On tap for the Foothills Food Festival is a farmers market, complete with food and other local vendors, the beer garden, featuring Norway Brewing Company and other local brewers behind Green Machine Bike Shop, free workshops, live music, tours of Fare Share Co-op and Alan Day Community Garden, slideshow/exhibit of local farms inside CEBE, storytelling, poetry reading, a kids area with activities and farmers presentations, which will range the gamut of different style farms.
Morse noted there will be a printed program to help festgoers navigate the events.
Griffin added there is a lot to celebrate locally in food diversity and other goals are to promote and develop a robust food economy in the area and overall reduce our collective carbon foot prints.
“This is a food festival, but all-in-all this is a green festival,” she said.
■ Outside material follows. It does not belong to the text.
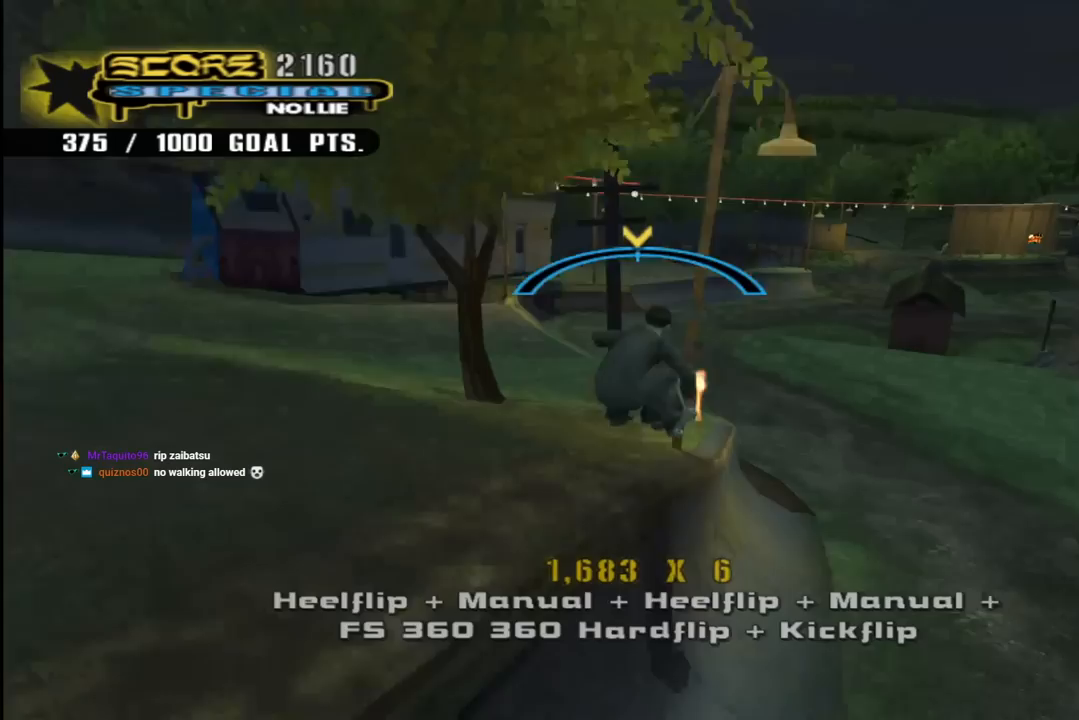
{"buttons": ["DPAD_UP", "DPAD_RIGHT"], "left_stick": "center", "right_stick": "center", "events": [[150, "DPAD_UP", "up"], [200, "CROSS", "down"], [217, "TRIANGLE", "up"], [250, "DPAD_UP", "down"], [267, "DPAD_RIGHT", "down"], [333, "SQUARE", "down"], [367, "CROSS", "up"], [467, "SQUARE", "up"]]}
Organizers are looking to the community in more ways than one to participate, contribute and attend the upcoming food festival. There is a wish list they have, which includes a PA system, picnic tables, generators, big tents and portapotties. Vlaun noted they would approach local businesses for in kind donations in return for promotion at the festival.
Over the next couple of weeks, a list of jobs will be compiled as the search for more volunteers continues. They have also launched an Indiegogo campaign to help offset the costs of the festival. Donations can be made atwww.indiegogo.com/projects/foothills-food-festival–2#/ or directly to CEBE.
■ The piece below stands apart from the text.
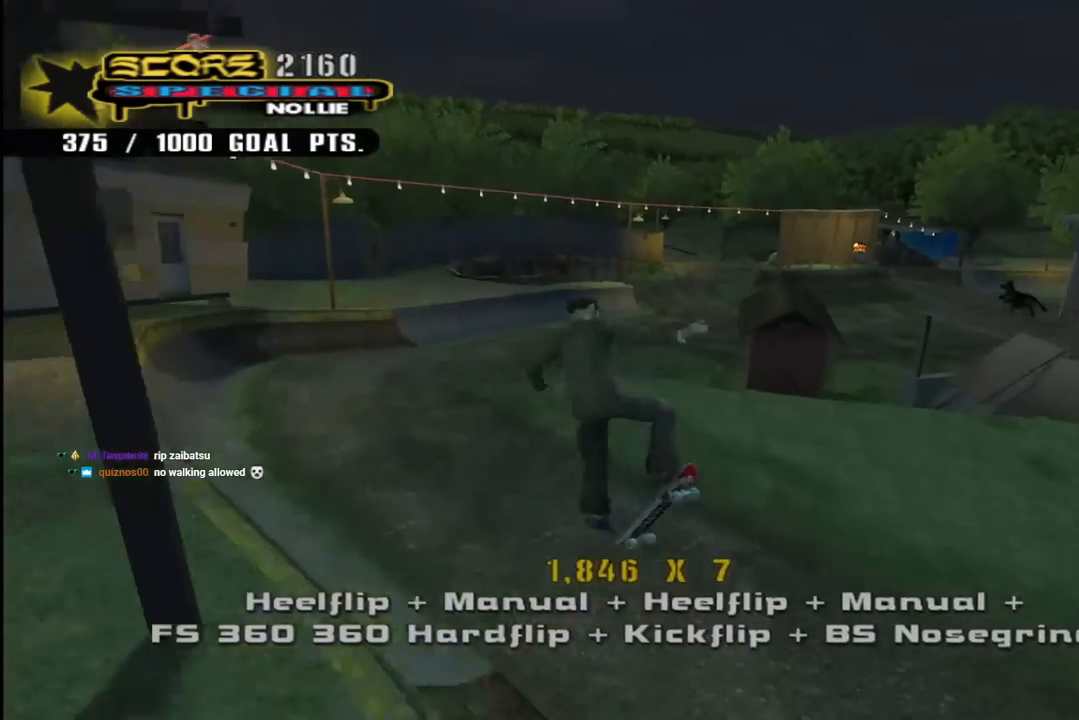
{"buttons": ["CROSS"], "left_stick": "center", "right_stick": "center", "events": [[33, "DPAD_RIGHT", "up"], [33, "DPAD_UP", "up"], [33, "SQUARE", "down"], [150, "DPAD_UP", "down"], [183, "SQUARE", "up"], [283, "CROSS", "down"], [283, "DPAD_UP", "up"], [350, "DPAD_DOWN", "down"], [467, "DPAD_DOWN", "up"]]}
“This is everyone’s food festival,” Griffin said. “We’re organizing it but this is really not going to be anything unless every community member comes out.”
For more information about the Foothills Food Festival, contact Griffin firstname.lastname@example.org.
NORWAY — This year Community Roots – the educational event that focuses on do-it-yourself agricultural and environmental workshops – will move from the Oxford County Fair to the Alan Day Community Garden.
The 2016 edition is scheduled from 10 a.m. to 3 p.m. Saturday, Aug. 13, and Sunday, Aug. 14, at the garden, 26 Whitman St. in Norway. Christopher Easton, along with his wife, Paula, organize the annual educational event and said the fair site wasn’t working out for them, hence the change in location.
“We wanted Community Roots to keep going,” he said.
Easton added he spoke with Garden Coordinator Rocky Crockett, who invited Community Roots to hold the event the community garden. The pair didn’t realize the Foothills Food Festival was scheduled for the same weekend.
“OK, let’s see we can dovetail with that,” Easton remembered thinking after the realization. He noted there is some overlap of times and similar themes with the two events, but organizers are trying not to duplicate workshops.
While Easton has most of the presenters secured, he is still looking to fill a few slots. Thus far they include workshops on pesto, seed saving, solar energy, scything, mulch gardening, composting, pruning and grafting, beekeeping, permaculture and food forests.